Frozen foods retailer Iceland has backed down in a fierce row over controversial changes to its trading terms.
After a supplier revolt, the chain has agreed to withdraw a demand for a 2.75% settlement discount on invoices.
It has also reached agreement with suppliers over changes to payment terms, which Iceland had wanted to extend to 90 days, compared with around 45 now.
Some suppliers have agreed to alterations to their payment terms in a compromise agreement, but others will see no change whatsoever in their trading relationship with Iceland after standing up to the retailer's demands, it is understood.
It remains uncertain whether all suppliers have benefited from Iceland's change of heart over the new terms, which were issued by the retailer's holding company, Icebox Holdings, in November and had been due to come into force last Tuesday (1 January).
An industry insider said several suppliers he had spoken to said they had benefited from the retailer's u-turn. "It's become clear that Iceland is willing to negotiate," he added.
One Iceland supplier spoken to by The Grocer said it had simply told representatives of Iceland and Icebox in a meeting that, like most food businesses, it was not in a position to agree to a settlement discount of 2.75%. "We were just honest that we couldn't afford it," he said. "We told them: you need us to be a viable long-term supplier. I think they got their heads round the fact."
Another supplier said it had received a letter from Icebox Holdings stating it was willing to "make a special exception" and "reluctantly move to 90 days with 0% settlement discount".
However, in spite of this offer of compromise, the supplier in question insisted that the extension of payment terms remained unacceptable.
"Now that's the next fight," he said. "But at least we are seeing light at the end of the tunnel."
Iceland's willingness to compromise with suppliers over the changes represents a dramatic about-turn. It had previously insisted in correspondence with disgruntled suppliers that the changes to its terms and conditions were "non-negotiable".

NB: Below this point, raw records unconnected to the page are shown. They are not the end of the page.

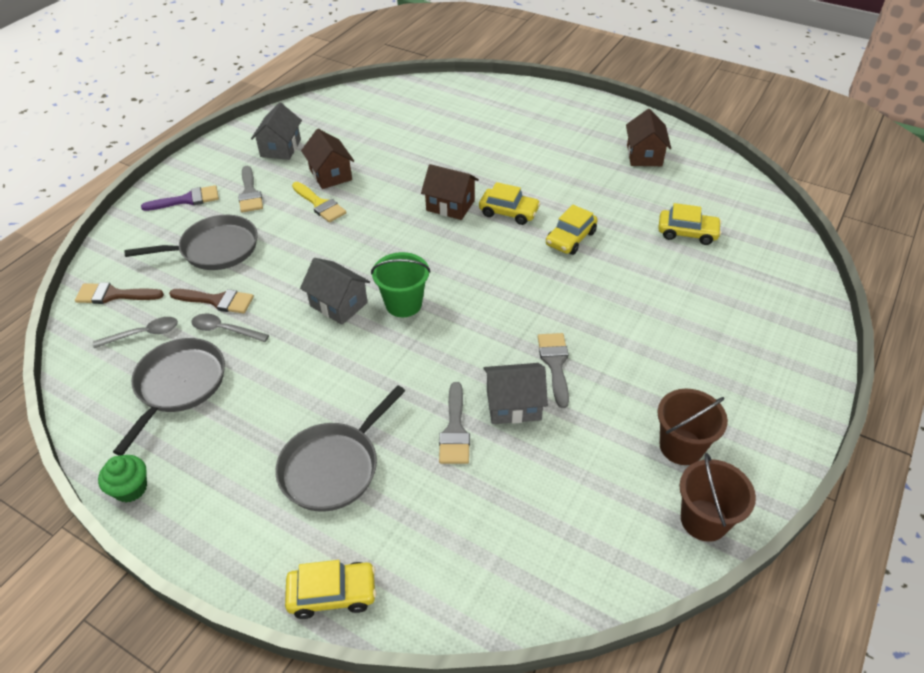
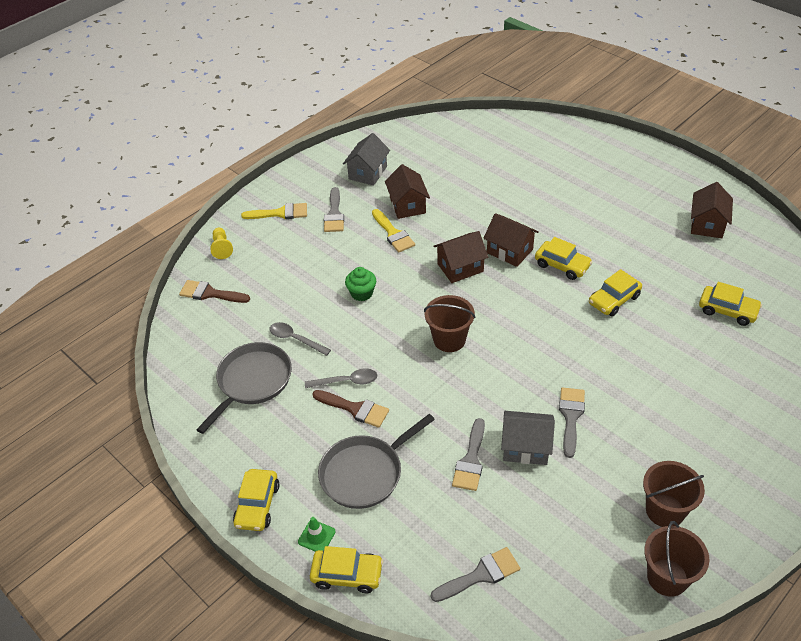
camera: 15 degrees right, 0 degrees up
grey spoon [93,317,178,348] -> grey spoon moved to [305,369,377,388]
green cupcake [98,455,147,502] -> green cupcake moved to [345,267,376,301]
grey pan [124,215,258,270] -> none
purple brush [141,185,219,211] -> yellow brush [241,203,307,219]
brown brush [169,289,254,314] -> brown brush moved to [312,390,389,428]
grey house [300,258,370,325] -> none
green bucket [371,252,431,317] -> brown bucket [424,295,475,352]
none -> yellow pawn [210,228,233,259]
none -> yellow car [233,469,279,531]
none -> green traffic cone [298,517,335,552]
none -> grey brush [431,547,520,602]
none -> brown house [434,231,488,283]

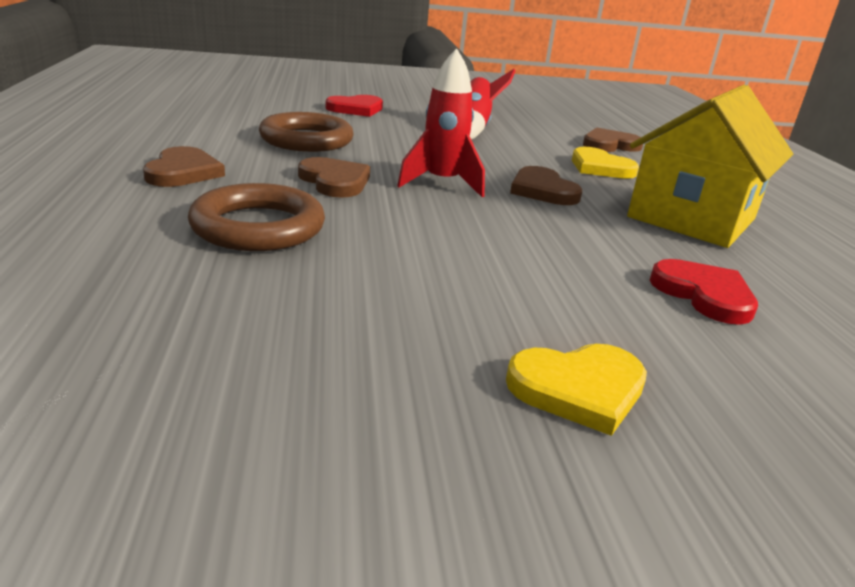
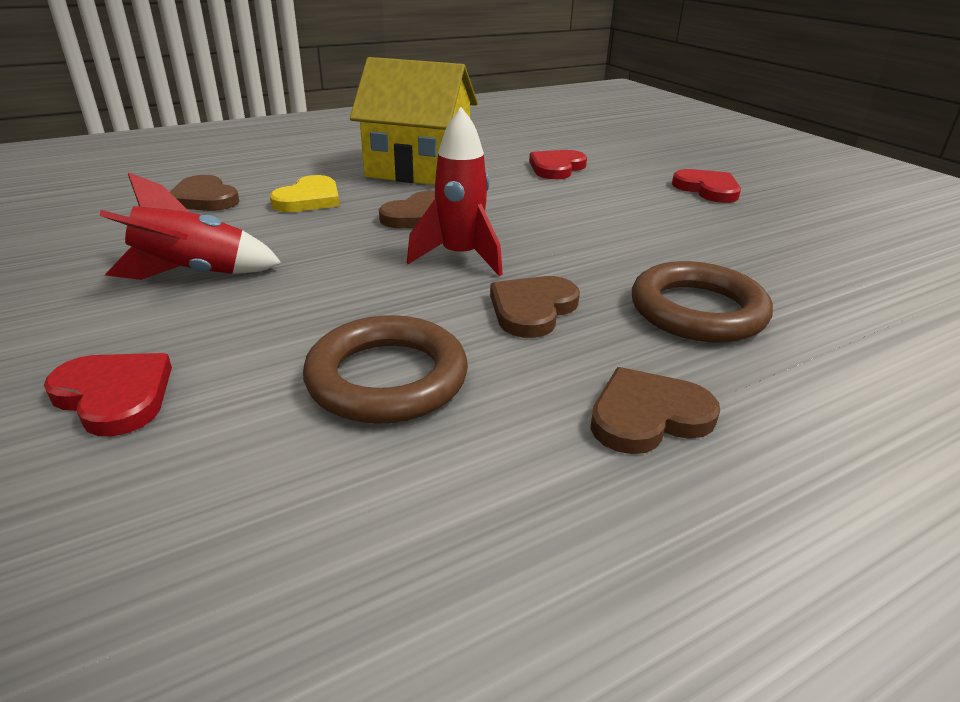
camera: 110 degrees left, 5 degrees up
yellow heart [506,344,647,436] -> red heart [672,169,741,203]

One supplier said Iceland may have been forced to think again because it faced the prospect of several suppliers refusing to supply the chain on the basis they could not afford to do so.
"I have spoken to a number of people who said that if Iceland had gone down this route they would have had to shut the door on them.

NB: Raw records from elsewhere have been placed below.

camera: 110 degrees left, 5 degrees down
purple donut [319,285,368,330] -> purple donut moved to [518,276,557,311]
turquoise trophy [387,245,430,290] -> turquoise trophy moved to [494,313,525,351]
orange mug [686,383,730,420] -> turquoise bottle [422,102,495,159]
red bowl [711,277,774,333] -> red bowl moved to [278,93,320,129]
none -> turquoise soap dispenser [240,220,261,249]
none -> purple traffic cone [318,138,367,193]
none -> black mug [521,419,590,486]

"Unless you're making a huge whack out of them, you wouldn't be able to afford these changes."
Another supplier, which revealed it had also been told it would no longer face a settlement discount and had reached an agreement over payment terms, said: "We'd gone to the wire and said: if you're not negotiating then we're not supplying you. But common sense has prevailed."
Iceland declined to comment. The retailer had previously said it believed the changes to its terms would bring it into line with its "peer group".
It also claimed suppliers had "done well" out of Iceland's success in recent years.